Addressing all those taking part in the workshop, Mr Naiken said:
“The rapid degradation in the agricultural sector particularly the crop sector has led to loss of interest in new ideas pertaining to crop production and many farmers and technicians have left the industry.”

 He added that “the sustainable land management project has injected a new dimension of capacity building through the empowerment of farmers to solve problems on their farms”.

He stressed the role that the SAA has to play to ensure that the local farming community continues to benefit from sound technical advice for future growth of the sector.

The sustainable land management project has since November 2010, under an activity entitled ‘Development and Implementation of sustainable land management through soil conservation and soil fertility in agriculture’ funded several small projects for the farming community including: training for over 60 farmers held on Mahe and Praslin on the subject of soil sampling, the purchase of several pieces of soil testing equipment for the soil laboratory of SAA, incorporating the mainstreaming best agricultural practices in the SAHTC curriculum, a field guide for collecting, packing, labelling and transporting soil samples and also financing the draft, design and print of the Best Practices Manual.

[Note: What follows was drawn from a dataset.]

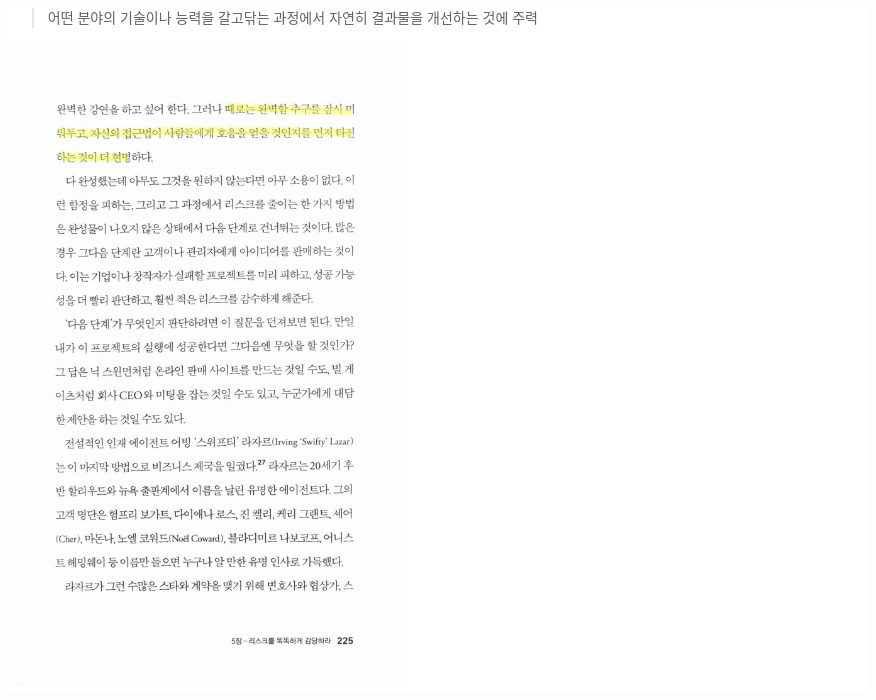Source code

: > 어떤 분야의 기술이나 능력을 갈고닦는 과정에서 자연히 결과물을 개선하는 것에 주력

<img src="decoding_greatness/47.jpg" width="400"/>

A memorandum of understanding was signed in 2011 between the GOS-UNDP-GEF Programme Coordination Unit and the SAA to upgrade and enhance the soil laboratory.

Another purpose of the workshop was to seek farmers’ and other stakeholders’ views on the fees being proposed for the use of the laboratory in order to ensure sustainability of the services provided and also to validate the proposals for mainstreaming best agricultural practices in the Seychelles Agriculture and Horticulture Training College curriculum.

The main presenters were Barry Nourrice, Jean Alcindor and Mr Nancy, all of whom have a lot of knowledge on soil conservation and management.